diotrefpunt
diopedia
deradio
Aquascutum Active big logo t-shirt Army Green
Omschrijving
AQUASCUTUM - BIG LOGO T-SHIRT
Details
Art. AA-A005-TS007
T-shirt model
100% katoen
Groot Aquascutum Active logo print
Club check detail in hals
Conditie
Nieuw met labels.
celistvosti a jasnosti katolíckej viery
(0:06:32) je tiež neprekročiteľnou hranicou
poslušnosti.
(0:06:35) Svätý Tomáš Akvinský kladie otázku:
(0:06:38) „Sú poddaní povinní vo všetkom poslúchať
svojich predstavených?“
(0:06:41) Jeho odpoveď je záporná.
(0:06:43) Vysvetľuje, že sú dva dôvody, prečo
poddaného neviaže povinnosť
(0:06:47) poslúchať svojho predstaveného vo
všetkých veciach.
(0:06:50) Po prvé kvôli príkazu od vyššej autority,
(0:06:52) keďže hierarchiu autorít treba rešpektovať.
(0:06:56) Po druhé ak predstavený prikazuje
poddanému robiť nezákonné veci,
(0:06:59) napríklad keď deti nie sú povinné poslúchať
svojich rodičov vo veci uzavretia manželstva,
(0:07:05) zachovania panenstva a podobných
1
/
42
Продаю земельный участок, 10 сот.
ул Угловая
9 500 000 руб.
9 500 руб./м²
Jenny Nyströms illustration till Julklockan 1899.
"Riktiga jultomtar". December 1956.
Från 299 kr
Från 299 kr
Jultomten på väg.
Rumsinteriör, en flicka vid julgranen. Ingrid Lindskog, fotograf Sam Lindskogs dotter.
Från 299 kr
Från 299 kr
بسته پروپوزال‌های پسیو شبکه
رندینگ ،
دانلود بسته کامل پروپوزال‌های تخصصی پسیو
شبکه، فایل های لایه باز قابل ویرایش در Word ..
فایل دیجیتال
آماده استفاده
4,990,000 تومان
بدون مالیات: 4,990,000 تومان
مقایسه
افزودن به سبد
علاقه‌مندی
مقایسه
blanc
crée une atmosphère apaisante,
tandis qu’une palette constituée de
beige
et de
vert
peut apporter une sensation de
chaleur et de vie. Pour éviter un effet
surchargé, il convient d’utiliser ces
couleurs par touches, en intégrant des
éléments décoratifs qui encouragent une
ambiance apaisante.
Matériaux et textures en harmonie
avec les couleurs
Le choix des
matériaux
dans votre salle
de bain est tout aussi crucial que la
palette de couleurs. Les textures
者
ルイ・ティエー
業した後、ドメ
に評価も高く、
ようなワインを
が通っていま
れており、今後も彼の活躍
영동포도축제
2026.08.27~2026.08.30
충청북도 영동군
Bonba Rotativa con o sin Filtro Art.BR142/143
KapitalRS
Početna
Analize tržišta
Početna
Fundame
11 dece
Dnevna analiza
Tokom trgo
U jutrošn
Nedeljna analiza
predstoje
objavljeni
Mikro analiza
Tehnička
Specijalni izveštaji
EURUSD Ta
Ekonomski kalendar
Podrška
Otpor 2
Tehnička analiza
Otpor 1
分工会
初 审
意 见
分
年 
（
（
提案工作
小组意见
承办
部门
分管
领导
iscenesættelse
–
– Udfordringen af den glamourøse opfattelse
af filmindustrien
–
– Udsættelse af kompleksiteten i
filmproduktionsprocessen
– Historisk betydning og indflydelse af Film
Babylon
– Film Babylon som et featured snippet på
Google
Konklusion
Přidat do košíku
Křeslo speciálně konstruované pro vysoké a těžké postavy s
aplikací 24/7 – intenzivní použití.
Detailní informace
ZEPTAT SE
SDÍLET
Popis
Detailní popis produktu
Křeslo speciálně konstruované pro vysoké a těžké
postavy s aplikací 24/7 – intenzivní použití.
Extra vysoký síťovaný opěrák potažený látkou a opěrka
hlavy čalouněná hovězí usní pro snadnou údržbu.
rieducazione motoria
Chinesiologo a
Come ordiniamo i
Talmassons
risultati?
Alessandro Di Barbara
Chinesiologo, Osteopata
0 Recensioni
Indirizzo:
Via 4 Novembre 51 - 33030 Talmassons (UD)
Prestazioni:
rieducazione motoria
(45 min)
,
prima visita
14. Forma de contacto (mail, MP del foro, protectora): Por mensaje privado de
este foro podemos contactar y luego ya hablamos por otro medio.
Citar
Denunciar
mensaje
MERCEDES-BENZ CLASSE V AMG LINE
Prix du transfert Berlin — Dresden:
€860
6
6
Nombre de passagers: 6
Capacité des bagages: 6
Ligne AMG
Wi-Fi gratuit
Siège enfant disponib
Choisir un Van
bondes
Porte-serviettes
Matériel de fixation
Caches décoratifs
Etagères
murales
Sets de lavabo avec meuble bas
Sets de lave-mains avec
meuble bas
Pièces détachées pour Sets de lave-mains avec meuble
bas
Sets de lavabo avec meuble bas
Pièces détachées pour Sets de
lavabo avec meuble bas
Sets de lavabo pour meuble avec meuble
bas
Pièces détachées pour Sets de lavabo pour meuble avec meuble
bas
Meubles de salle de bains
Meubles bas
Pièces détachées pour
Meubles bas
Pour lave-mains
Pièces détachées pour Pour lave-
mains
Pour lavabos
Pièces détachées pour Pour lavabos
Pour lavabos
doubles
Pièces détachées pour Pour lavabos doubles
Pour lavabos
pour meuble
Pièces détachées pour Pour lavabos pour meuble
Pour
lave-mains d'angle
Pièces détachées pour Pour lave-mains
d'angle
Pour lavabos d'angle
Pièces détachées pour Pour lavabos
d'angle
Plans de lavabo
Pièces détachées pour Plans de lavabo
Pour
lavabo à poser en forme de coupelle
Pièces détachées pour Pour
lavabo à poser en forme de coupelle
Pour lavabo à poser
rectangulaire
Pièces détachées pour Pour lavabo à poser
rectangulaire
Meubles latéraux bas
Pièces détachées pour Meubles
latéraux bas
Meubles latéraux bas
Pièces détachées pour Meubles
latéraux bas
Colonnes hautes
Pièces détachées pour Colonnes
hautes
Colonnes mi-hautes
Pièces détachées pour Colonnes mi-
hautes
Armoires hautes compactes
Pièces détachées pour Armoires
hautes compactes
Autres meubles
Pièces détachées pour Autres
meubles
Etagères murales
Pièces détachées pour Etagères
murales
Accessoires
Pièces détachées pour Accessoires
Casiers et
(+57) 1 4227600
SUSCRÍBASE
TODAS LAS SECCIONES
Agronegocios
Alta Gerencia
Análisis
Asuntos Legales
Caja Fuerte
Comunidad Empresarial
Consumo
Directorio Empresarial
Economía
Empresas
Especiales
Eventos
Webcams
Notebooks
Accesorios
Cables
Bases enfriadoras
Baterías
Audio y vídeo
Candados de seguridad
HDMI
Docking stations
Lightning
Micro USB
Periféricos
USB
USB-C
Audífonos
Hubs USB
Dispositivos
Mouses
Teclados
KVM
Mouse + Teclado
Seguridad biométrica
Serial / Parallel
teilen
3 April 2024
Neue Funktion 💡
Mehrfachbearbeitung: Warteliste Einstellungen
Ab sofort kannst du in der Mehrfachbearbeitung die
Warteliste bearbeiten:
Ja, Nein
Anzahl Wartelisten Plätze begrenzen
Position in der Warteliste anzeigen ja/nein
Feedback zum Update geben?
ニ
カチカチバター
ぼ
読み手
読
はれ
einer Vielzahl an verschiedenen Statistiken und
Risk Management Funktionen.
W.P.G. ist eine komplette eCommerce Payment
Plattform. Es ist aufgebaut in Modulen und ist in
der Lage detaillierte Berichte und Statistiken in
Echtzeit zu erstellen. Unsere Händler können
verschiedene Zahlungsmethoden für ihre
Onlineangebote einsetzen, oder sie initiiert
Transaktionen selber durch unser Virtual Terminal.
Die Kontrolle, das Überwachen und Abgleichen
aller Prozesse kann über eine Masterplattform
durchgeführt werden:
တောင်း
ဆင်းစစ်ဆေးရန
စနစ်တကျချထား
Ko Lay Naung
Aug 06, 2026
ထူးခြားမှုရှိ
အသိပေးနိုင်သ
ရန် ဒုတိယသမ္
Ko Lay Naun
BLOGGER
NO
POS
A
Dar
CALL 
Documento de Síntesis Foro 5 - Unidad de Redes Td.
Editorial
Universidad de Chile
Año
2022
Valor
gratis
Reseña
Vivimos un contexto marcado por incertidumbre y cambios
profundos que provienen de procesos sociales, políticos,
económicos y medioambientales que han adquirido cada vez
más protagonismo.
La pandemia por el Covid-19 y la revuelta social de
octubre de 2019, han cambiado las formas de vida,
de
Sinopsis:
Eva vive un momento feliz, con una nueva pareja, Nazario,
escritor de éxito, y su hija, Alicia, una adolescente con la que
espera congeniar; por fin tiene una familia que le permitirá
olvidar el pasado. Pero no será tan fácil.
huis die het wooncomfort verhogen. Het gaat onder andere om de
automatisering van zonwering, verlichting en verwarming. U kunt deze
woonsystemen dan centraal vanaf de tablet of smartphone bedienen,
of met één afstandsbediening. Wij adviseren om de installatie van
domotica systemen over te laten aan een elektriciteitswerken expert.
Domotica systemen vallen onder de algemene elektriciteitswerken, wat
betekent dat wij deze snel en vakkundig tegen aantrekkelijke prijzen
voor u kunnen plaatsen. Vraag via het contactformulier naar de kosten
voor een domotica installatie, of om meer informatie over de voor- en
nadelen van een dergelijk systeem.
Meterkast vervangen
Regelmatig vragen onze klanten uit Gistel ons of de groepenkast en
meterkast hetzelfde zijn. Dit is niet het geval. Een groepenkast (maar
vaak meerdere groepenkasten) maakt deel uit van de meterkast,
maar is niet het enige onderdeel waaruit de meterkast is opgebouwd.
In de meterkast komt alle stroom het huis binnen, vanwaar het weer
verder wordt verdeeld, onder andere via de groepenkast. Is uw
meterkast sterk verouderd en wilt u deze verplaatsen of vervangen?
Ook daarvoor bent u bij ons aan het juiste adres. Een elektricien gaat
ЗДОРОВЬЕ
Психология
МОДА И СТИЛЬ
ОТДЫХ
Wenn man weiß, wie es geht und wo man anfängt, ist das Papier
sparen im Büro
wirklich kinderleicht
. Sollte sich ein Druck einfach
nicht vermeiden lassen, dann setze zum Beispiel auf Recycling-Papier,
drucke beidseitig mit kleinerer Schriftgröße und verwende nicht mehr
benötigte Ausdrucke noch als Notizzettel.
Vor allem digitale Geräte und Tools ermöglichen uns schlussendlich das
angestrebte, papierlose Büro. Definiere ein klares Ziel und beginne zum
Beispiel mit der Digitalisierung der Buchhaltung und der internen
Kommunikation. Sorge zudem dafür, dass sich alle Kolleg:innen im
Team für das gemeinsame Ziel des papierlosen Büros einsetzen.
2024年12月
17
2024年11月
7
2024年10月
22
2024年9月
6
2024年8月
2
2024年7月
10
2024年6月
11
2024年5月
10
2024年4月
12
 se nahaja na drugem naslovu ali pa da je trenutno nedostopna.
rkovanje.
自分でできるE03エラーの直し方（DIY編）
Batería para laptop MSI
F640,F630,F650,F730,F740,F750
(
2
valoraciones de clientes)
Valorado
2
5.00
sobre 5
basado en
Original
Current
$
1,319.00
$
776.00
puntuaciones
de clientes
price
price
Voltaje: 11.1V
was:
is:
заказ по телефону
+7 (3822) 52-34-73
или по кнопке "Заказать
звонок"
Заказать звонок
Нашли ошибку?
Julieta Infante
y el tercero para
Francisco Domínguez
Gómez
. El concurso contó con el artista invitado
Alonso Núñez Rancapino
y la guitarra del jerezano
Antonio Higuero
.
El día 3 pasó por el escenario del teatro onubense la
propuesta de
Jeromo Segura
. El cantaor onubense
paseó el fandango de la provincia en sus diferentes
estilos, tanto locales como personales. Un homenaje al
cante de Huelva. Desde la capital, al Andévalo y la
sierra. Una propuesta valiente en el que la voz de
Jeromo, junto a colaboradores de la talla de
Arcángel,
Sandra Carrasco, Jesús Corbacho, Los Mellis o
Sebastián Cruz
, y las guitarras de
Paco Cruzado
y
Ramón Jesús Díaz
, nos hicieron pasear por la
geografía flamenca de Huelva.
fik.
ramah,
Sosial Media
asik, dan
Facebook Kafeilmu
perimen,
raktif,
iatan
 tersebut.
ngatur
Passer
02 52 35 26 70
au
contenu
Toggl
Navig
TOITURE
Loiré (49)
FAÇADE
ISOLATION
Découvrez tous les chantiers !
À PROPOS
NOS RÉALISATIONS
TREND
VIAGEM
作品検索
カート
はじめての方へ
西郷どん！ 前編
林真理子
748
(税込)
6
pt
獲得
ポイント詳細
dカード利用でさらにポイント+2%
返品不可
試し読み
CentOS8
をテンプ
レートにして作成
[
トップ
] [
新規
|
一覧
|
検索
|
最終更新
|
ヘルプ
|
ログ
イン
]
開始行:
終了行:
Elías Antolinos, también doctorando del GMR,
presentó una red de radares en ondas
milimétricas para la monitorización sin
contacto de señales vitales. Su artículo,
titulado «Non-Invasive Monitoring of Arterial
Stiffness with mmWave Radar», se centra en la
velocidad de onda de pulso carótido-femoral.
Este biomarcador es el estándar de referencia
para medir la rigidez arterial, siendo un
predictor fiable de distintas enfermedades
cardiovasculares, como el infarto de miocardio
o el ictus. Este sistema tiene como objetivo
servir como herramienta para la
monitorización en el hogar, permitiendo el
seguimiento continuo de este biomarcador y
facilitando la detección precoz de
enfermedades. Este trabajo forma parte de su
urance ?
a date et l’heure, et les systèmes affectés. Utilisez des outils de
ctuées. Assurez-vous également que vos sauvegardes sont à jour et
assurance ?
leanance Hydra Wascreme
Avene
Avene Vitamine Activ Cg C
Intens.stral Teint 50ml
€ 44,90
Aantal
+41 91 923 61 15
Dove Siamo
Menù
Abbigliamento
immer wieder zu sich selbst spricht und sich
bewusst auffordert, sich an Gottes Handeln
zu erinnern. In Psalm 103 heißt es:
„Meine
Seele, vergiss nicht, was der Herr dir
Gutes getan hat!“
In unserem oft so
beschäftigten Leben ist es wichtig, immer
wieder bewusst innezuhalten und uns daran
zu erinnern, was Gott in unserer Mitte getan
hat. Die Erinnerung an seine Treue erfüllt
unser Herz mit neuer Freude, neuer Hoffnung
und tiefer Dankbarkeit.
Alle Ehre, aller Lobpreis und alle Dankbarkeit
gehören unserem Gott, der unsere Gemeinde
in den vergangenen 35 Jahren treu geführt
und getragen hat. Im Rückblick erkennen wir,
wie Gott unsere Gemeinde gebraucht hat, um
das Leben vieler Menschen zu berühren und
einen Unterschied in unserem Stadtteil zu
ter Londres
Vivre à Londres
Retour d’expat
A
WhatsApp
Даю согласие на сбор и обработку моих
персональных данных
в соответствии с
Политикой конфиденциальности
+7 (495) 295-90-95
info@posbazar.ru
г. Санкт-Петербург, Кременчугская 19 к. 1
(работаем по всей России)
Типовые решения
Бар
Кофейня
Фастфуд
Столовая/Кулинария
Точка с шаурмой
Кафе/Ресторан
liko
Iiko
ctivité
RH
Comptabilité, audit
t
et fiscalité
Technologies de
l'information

### What to work on
Set down, word for word, each line from the top of the records above through the line with "(0:06:35) Svätý Tomáš".

### Output of the exercise
diotrefpunt
diopedia
deradio
Aquascutum Active big logo t-shirt Army Green
Omschrijving
AQUASCUTUM - BIG LOGO T-SHIRT
Details
Art. AA-A005-TS007
T-shirt model
100% katoen
Groot Aquascutum Active logo print
Club check detail in hals
Conditie
Nieuw met labels.
celistvosti a jasnosti katolíckej viery
(0:06:32) je tiež neprekročiteľnou hranicou
poslušnosti.
(0:06:35) Svätý Tomáš Akvinský kladie otázku:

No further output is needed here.